Welcome to the course! In Week 1, you'll discover why you may want a Data Lake, its characteristics and components, and how it compares to other data data scenarios, such as databases and data warehouses.
in Week 2, you'll build on your knowledge of what data lakes are and why they may be a solution for your needs. You'll explore AWS services that can be used in data lake architectures, like Amazon S3, AWS Glue, Amazon Athena, Amazon Elasticsearch Service, LakeFormation, Amazon Rekognition, API Gateway and other services used for data movement, processing and visualization.
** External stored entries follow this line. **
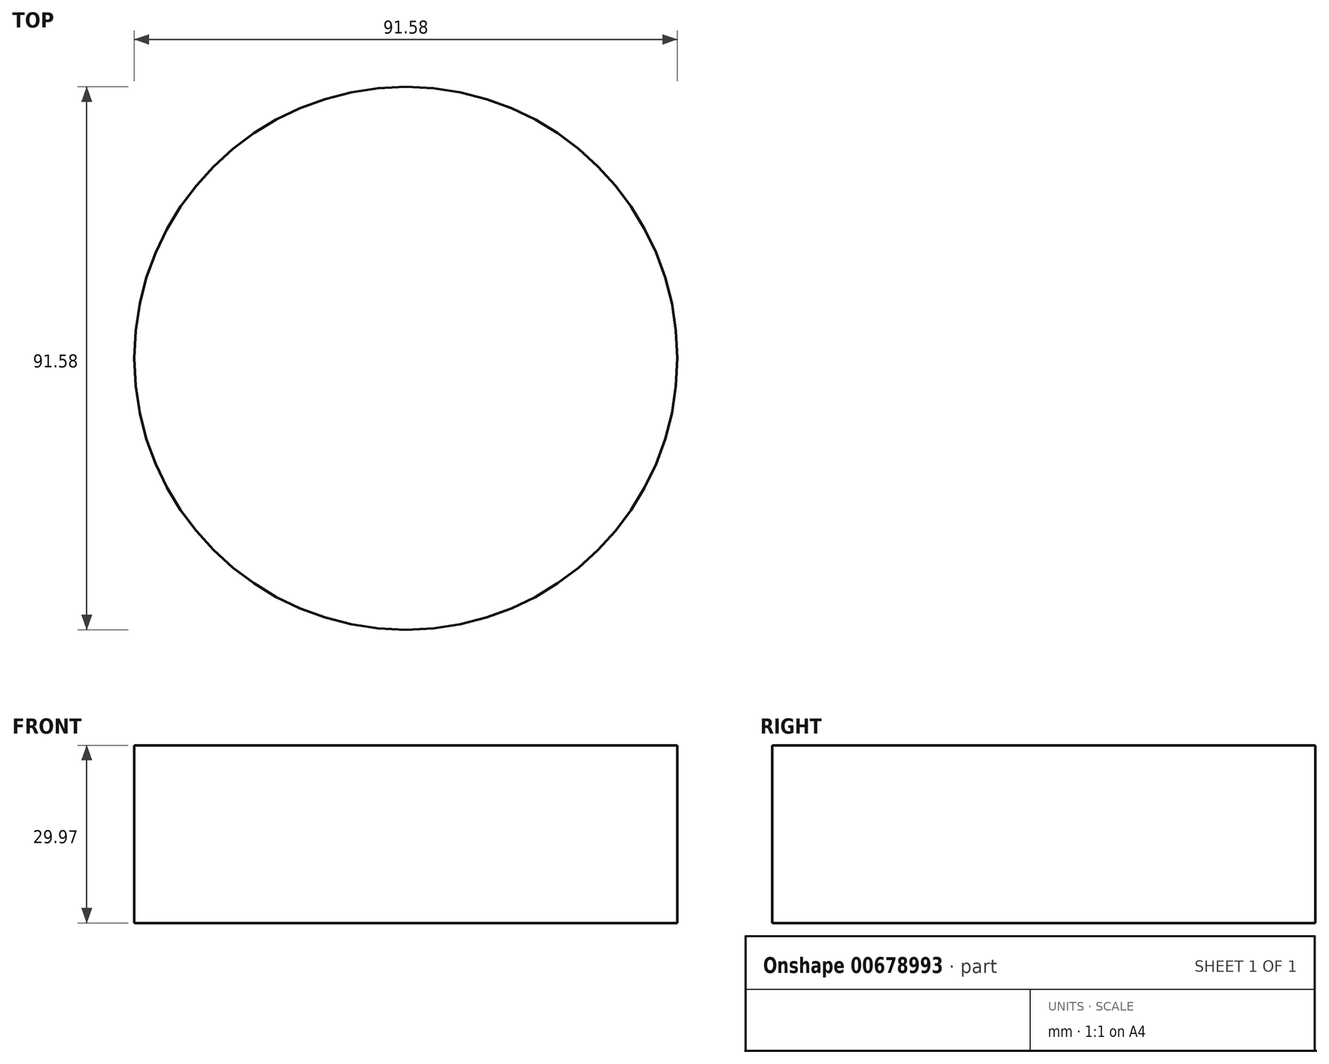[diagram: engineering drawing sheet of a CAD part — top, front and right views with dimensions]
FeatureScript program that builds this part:
annotation { "Feature Type Name" : "Feature", "Feature Type Description" : "" }
export const myFeature = defineFeature(function(context is Context, id is Id, definition is map)
    precondition{}
    {
        {
            var Q0;
            Q0=qCreatedBy(makeId("Top.planeOp"),FACE);
            var sketch = newSketch(context, id + "F0", { "sketchPlane" : qUnion([Q0])});
            skLineSegment(sketch, "E0.bottom", {"start": v(-43.73, 0) * mm, "end": v(30.1, 0) * mm});
            skLineSegment(sketch, "E0.top", {"start": v(-50.08, -49.78) * mm, "end": v(30.1, -49.78) * mm});
            skLineSegment(sketch, "E0.left", {"start": v(-50.08, -6.35) * mm, "end": v(-50.08, -49.78) * mm});
            skLineSegment(sketch, "E0.right", {"start": v(30.1, 0) * mm, "end": v(30.1, -49.78) * mm});
            skPoint(sketch, "E1.visualSharp", {"position": v(-50.08, 0) * mm});
            skArc(sketch, "E1.filletArc", {"start": v(-43.73, 0) * mm, "mid": v(-48.22, -1.86) * mm, "end": v(-50.08, -6.35) * mm});
            skCircle(sketch, "E2", {"center": v(-66.13, 34.47) * mm, "radius": 45.8 * mm});
            skSolve(sketch);
        }
        {
            var Q0;
            {var subQ0=sQuery(id+"F0.wireOp",EDGE,"E1.filletArc");Q0=makeQuery(id+"F0.imprint","IMPRINT",FACE,{"disambiguationData":[TD([[makeQuery(id+"F0.imprint","IMPRINT",EDGE,{"derivedFrom":subQ0}),-1.0]])]});}
            var Q1;
            {var subQ0=sQuery(id+"F0.wireOp",EDGE,"E1.filletArc");Q1=makeQuery(id+"F0.imprint","IMPRINT",FACE,{"disambiguationData":[TD([[makeQuery(id+"F0.imprint","IMPRINT",EDGE,{"derivedFrom":subQ0}),1.0]])]});}
            extrude(context, id + "F1", {"entities" : qUnion([Q0, Q1]), "depth" : 29.97 * mm, "offsetDistance" : 25.4 * mm});
        }
    });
In Week 3, you'll explore specifics of data cataloging and ingestion, and learn about services like AWS Transfer Family, Amazon Kinesis Data Streams, Kinesis Firehose, Kinesis Analytics, AWS Snow Family, AWS Glue Crawlers, and others. You'll also discover when is the right time to process data--before, after, or while data is being ingested. Given scenarios, you'll be able to easily identify when to process data and match the most appropriate AWS services to each scenario.
In Week 4, you are going to dive deeper into data optimization and data processing. Demos around best practices will show you how to optimize your dataset for performance and cost--just by using the right tool for the job! You will also discover data security, data visualization tools, and AWS datasets you can use to experiment and get started.